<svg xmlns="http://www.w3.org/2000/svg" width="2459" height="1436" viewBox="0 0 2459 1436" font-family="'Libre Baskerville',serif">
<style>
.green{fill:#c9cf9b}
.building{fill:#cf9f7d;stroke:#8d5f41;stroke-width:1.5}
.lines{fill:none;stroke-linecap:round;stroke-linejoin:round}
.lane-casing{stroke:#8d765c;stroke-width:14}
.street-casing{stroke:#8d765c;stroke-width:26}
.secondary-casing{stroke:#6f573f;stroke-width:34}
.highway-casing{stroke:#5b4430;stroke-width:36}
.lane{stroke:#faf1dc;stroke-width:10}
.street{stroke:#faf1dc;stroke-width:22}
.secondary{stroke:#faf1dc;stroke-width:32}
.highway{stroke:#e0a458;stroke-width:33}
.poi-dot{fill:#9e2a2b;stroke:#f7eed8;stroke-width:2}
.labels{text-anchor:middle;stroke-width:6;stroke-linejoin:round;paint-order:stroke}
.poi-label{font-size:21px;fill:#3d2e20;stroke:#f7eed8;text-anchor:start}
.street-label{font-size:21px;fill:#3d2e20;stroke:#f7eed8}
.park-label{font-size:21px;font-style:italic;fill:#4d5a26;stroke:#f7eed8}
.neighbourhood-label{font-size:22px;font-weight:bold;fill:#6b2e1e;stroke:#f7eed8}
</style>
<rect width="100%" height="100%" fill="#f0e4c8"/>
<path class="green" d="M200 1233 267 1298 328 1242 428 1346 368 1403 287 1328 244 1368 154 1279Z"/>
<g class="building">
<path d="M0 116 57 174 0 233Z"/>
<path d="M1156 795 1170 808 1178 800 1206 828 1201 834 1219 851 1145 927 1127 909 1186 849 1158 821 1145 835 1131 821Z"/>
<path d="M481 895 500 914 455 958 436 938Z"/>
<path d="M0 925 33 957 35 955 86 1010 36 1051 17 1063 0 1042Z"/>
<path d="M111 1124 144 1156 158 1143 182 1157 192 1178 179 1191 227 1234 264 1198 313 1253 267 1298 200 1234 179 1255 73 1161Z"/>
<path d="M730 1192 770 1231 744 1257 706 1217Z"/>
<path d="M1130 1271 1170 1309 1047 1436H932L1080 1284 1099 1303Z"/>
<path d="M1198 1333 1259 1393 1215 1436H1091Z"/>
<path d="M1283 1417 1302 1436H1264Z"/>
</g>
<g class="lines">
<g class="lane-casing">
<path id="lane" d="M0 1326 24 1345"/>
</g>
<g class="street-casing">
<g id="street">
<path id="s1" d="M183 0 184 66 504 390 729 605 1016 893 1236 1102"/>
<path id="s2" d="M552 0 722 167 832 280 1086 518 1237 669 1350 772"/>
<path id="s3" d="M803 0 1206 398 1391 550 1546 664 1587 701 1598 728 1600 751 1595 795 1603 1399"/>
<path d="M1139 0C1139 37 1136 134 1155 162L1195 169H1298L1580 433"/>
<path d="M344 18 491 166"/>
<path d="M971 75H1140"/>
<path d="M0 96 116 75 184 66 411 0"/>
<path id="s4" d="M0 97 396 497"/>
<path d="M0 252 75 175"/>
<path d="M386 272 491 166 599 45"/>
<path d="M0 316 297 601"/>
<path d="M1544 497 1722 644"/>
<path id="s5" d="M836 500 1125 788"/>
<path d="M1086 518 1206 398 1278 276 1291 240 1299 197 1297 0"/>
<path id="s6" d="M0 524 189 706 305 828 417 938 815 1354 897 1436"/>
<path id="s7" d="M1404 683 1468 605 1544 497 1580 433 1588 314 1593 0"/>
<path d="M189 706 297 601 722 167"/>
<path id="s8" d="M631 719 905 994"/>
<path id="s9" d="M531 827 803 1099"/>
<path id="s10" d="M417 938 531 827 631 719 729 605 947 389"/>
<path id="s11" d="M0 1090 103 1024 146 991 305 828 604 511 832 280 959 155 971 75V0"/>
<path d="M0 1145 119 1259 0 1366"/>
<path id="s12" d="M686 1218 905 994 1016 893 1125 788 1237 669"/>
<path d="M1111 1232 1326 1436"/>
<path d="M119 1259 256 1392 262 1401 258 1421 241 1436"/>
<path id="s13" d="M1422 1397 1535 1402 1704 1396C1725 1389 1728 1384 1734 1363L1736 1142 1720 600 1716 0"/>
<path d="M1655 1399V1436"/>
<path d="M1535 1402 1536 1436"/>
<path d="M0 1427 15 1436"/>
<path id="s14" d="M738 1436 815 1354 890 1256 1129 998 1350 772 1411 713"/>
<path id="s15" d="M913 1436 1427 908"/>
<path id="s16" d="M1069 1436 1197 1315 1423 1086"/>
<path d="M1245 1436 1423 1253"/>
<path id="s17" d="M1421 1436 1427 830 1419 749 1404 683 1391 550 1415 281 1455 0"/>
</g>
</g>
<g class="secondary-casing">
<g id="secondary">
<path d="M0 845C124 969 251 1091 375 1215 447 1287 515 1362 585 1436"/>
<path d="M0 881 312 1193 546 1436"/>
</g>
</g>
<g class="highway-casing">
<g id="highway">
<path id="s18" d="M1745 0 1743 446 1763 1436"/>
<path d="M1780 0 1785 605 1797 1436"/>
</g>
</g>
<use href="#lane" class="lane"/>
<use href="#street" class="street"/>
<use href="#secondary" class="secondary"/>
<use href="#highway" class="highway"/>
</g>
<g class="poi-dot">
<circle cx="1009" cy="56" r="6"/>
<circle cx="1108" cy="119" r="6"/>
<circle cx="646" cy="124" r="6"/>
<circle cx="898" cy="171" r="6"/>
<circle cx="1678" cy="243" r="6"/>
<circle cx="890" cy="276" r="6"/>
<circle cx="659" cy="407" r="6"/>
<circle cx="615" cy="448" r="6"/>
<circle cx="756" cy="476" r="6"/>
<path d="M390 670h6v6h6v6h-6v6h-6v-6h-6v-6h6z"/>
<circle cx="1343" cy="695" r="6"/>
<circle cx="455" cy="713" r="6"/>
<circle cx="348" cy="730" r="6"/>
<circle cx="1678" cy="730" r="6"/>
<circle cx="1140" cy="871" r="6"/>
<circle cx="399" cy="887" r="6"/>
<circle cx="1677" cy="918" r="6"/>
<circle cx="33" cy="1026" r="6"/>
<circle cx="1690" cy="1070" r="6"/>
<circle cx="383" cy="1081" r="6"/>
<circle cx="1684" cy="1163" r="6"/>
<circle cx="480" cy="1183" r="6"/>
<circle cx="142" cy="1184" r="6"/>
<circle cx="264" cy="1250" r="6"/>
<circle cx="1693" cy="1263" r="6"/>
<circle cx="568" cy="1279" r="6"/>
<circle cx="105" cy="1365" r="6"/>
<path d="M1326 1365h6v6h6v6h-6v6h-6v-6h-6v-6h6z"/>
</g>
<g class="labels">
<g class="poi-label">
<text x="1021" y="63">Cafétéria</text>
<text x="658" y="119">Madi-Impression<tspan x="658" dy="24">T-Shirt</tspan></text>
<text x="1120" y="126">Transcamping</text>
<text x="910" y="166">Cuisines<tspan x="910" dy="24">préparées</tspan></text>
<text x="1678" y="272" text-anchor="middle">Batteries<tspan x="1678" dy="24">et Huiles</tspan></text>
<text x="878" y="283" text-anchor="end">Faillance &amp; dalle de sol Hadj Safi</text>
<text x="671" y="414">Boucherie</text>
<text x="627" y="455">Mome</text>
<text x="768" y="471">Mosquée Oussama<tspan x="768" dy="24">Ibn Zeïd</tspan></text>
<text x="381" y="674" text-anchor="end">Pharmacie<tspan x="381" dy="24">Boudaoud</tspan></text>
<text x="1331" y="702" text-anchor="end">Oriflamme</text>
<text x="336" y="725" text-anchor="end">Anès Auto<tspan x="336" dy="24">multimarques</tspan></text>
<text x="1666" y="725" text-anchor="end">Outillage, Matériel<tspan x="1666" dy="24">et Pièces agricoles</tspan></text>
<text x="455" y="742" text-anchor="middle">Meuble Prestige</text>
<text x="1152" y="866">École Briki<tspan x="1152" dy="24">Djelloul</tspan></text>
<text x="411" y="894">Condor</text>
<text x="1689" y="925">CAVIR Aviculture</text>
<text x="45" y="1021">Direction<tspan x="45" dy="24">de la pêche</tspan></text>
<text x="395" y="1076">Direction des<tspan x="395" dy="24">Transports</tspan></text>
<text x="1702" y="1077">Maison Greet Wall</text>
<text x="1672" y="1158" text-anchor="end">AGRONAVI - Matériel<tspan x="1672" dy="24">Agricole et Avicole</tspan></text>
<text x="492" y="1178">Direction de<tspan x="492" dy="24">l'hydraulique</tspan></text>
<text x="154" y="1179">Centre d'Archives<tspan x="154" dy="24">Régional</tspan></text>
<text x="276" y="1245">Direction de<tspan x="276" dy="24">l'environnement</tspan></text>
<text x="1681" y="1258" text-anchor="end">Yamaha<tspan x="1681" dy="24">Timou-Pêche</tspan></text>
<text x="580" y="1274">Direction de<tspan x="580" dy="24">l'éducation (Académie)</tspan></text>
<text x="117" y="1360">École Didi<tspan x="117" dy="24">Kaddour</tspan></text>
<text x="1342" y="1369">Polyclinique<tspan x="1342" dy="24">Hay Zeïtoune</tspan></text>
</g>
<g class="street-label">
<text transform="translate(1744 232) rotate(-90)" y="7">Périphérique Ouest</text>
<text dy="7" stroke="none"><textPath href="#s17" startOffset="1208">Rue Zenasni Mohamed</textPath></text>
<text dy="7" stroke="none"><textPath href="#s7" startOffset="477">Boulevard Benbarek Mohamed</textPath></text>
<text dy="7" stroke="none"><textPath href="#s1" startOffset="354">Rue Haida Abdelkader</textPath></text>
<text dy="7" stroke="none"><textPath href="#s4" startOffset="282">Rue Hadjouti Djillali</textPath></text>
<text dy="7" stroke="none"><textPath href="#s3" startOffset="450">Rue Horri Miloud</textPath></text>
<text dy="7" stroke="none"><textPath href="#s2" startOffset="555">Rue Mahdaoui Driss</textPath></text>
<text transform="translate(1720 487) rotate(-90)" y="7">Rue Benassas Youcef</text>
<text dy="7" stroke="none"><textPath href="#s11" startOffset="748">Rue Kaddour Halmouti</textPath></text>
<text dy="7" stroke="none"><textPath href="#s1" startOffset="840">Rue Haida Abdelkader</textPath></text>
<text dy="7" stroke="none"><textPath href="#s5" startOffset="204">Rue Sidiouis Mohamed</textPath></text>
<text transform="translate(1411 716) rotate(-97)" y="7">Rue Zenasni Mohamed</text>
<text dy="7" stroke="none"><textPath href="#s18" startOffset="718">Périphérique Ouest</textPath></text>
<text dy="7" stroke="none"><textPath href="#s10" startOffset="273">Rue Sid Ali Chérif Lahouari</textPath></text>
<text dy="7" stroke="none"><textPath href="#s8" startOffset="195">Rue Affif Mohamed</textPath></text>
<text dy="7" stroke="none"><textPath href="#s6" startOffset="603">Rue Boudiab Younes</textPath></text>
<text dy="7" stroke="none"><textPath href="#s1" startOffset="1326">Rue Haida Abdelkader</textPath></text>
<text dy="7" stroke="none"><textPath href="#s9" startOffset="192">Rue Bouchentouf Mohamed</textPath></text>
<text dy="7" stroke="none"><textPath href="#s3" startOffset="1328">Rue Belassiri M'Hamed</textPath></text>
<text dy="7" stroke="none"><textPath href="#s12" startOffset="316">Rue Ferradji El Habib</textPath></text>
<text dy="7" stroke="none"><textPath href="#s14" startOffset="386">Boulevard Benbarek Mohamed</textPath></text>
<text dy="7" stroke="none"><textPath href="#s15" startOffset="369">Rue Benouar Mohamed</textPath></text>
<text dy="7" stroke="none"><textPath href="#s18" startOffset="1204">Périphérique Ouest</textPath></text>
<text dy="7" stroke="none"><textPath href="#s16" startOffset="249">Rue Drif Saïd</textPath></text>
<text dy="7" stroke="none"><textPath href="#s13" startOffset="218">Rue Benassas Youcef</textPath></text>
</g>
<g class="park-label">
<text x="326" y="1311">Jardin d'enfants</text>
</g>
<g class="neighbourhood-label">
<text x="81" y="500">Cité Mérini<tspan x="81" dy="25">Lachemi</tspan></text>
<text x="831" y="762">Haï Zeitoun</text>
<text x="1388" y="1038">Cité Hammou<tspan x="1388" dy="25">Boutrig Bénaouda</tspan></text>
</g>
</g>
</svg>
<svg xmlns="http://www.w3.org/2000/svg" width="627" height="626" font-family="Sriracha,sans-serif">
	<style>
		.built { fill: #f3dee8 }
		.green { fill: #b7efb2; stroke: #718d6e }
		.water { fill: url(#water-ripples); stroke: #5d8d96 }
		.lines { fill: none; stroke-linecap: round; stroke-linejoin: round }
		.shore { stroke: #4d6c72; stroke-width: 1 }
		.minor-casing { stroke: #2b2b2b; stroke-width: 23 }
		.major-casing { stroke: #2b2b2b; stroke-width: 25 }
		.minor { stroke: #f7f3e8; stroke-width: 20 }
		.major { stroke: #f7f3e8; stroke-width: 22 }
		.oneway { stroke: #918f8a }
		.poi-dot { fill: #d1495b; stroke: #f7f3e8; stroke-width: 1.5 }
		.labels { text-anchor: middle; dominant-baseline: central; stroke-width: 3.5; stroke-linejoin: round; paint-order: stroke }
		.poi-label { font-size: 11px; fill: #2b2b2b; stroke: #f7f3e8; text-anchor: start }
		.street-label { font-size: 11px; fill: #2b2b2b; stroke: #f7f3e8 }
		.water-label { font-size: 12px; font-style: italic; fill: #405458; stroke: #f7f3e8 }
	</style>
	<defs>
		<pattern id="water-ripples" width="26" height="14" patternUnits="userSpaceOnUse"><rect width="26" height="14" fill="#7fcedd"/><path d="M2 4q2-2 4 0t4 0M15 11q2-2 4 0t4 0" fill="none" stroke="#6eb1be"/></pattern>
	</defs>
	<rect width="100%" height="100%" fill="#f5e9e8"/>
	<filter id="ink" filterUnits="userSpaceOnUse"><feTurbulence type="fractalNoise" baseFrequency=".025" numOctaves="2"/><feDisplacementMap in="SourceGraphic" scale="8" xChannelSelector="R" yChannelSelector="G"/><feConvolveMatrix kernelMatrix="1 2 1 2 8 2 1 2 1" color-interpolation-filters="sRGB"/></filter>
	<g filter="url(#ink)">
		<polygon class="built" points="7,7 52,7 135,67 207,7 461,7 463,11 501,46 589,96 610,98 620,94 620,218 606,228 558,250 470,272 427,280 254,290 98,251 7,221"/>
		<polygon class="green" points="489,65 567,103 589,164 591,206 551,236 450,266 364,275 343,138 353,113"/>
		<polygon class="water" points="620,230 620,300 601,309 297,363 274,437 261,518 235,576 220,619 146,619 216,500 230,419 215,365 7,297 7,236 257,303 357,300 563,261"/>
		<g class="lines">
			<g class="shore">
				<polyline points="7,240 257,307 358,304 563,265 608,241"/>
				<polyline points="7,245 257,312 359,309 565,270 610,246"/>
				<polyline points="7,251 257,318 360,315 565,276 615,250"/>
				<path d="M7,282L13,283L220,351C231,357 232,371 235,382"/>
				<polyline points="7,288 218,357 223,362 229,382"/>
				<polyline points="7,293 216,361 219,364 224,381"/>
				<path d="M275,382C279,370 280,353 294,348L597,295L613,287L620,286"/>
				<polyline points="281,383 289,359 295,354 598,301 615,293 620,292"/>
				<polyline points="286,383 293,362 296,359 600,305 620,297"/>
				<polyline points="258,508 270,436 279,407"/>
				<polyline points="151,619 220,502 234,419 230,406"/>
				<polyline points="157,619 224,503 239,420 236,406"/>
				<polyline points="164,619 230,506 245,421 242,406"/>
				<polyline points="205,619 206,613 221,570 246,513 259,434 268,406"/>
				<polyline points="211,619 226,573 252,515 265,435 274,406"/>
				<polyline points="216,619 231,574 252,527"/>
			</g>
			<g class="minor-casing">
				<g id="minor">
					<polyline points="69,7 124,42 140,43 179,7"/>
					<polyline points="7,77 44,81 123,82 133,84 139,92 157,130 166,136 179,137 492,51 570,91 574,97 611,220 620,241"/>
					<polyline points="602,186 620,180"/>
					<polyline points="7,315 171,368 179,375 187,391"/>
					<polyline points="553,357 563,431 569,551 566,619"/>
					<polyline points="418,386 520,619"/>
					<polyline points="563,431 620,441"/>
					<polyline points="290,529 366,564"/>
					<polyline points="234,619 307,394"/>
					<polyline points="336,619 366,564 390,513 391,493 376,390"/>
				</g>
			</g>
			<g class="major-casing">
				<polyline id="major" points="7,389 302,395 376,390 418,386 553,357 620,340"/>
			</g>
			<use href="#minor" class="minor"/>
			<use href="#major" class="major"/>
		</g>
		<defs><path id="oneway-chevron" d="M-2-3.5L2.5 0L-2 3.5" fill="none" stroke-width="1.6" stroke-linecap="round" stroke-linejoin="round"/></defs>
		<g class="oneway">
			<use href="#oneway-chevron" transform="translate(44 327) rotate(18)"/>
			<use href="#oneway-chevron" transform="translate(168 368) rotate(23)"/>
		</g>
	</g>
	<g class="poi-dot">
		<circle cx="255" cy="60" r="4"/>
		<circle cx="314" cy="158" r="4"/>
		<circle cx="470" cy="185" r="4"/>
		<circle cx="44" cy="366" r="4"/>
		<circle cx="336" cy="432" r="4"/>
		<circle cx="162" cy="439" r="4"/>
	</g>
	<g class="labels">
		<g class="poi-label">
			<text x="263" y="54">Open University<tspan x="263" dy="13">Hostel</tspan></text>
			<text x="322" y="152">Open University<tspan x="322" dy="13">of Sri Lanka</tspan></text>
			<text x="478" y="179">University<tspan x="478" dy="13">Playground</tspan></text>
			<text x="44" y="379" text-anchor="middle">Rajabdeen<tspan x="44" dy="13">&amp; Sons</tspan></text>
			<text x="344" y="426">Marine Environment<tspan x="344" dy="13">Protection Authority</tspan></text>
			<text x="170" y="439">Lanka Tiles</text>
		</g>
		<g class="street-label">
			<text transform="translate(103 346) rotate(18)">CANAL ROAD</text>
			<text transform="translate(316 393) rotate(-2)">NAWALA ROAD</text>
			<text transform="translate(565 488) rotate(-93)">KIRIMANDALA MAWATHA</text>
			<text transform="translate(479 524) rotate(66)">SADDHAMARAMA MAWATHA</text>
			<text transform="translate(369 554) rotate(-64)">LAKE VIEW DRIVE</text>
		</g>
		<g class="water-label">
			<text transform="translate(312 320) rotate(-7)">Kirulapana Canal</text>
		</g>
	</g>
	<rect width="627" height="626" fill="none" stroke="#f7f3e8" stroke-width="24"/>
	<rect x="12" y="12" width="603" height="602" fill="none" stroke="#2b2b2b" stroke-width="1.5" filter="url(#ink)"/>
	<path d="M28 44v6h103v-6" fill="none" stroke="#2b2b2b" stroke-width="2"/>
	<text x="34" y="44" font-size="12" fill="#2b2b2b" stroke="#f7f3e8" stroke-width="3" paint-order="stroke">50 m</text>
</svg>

━━━━

[Task description]:
Only the number is wanted: how many lines in the entries above contain the string "http"?

[Solution for this problem]:
2